■ What this task involves ■
Search the data for the string "name" and copy each line in which it appears.

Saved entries
========

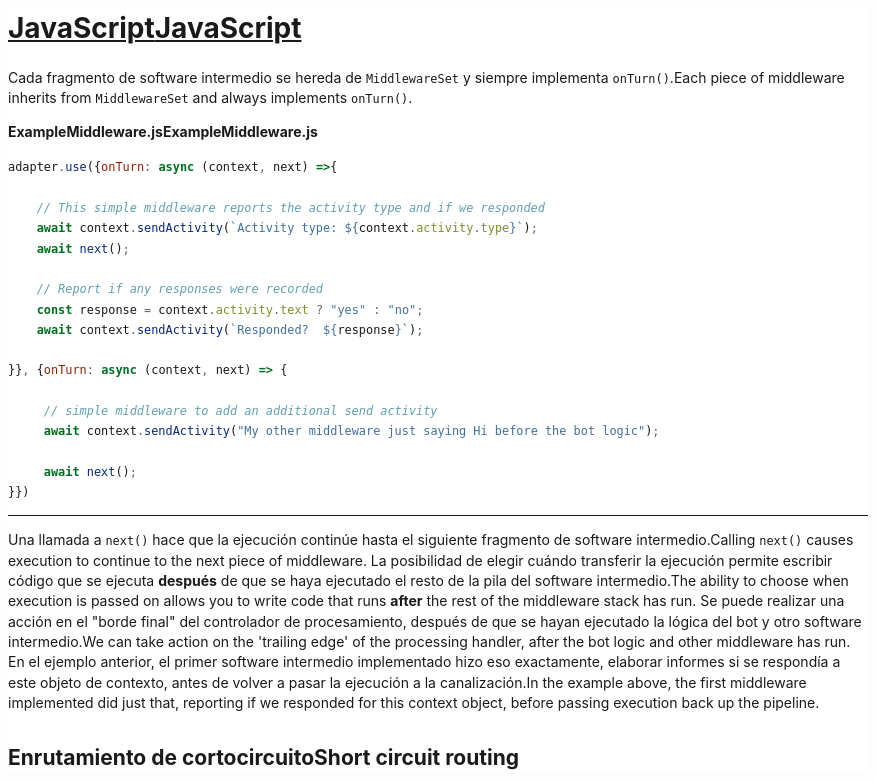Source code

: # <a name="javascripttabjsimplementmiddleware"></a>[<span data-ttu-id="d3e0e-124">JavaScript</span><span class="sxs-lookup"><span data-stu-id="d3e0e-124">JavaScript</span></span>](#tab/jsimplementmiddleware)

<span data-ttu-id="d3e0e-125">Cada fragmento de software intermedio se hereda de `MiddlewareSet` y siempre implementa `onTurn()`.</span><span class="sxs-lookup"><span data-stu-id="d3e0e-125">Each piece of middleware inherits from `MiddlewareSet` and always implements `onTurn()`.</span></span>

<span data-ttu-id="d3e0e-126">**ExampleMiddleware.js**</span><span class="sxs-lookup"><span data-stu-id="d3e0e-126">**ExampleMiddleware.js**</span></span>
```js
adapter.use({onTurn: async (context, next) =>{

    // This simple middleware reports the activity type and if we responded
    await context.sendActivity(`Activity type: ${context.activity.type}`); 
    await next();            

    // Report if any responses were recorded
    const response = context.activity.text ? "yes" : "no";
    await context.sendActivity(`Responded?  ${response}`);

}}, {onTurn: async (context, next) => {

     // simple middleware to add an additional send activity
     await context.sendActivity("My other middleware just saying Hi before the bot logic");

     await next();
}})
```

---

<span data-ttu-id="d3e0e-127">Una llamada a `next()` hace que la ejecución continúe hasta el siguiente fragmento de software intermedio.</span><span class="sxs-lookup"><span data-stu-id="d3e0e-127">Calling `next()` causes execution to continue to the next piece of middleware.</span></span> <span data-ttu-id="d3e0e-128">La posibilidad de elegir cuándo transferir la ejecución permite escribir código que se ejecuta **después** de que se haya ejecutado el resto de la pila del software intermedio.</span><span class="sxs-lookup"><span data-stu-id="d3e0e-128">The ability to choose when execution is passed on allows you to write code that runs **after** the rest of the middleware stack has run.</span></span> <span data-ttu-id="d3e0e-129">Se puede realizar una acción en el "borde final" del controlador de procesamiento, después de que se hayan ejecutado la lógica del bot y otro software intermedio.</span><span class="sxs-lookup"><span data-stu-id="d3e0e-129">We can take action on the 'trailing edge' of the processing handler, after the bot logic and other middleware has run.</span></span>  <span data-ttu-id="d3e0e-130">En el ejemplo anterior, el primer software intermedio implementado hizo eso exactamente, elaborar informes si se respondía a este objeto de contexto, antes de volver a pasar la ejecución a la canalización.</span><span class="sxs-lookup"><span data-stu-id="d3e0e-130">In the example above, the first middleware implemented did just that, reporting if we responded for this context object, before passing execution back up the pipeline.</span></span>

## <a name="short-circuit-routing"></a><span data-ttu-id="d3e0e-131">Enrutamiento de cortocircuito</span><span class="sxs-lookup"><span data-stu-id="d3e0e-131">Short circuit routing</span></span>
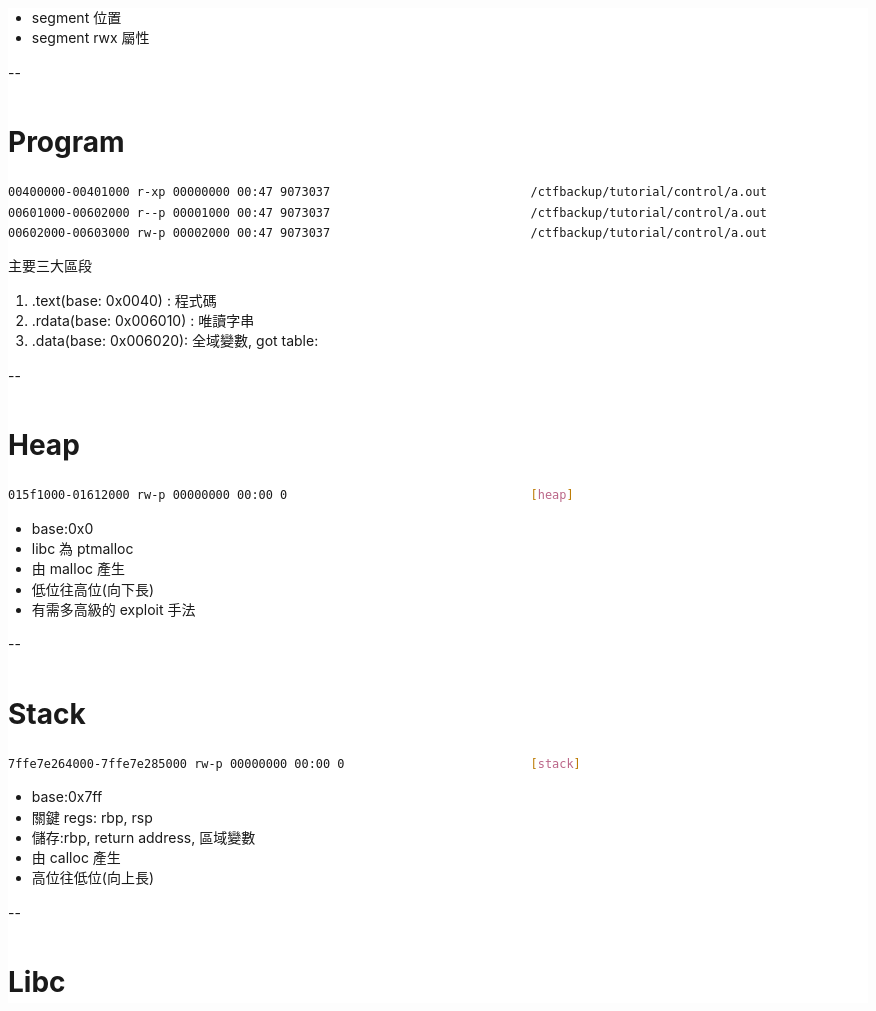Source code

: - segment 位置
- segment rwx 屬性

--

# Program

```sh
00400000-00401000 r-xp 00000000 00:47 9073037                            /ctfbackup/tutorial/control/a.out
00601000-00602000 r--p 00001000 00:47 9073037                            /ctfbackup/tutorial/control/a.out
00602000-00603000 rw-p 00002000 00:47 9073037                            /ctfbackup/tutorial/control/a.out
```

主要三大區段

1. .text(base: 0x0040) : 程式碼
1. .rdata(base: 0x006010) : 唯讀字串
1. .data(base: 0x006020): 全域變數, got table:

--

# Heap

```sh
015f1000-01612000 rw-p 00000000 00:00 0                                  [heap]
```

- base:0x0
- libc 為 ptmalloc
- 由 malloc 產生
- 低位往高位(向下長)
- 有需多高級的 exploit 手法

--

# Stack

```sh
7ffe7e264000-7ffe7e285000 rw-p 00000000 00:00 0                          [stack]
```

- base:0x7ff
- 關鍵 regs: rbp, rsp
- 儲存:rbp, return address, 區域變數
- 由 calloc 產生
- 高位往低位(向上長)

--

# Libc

========

■ Task result ■
: # <a name="javascripttabjsimplementmiddleware"></a>[<span data-ttu-id="d3e0e-124">JavaScript</span><span class="sxs-lookup"><span data-stu-id="d3e0e-124">JavaScript</span></span>](#tab/jsimplementmiddleware)
## <a name="short-circuit-routing"></a><span data-ttu-id="d3e0e-131">Enrutamiento de cortocircuito</span><span class="sxs-lookup"><span data-stu-id="d3e0e-131">Short circuit routing</span></span>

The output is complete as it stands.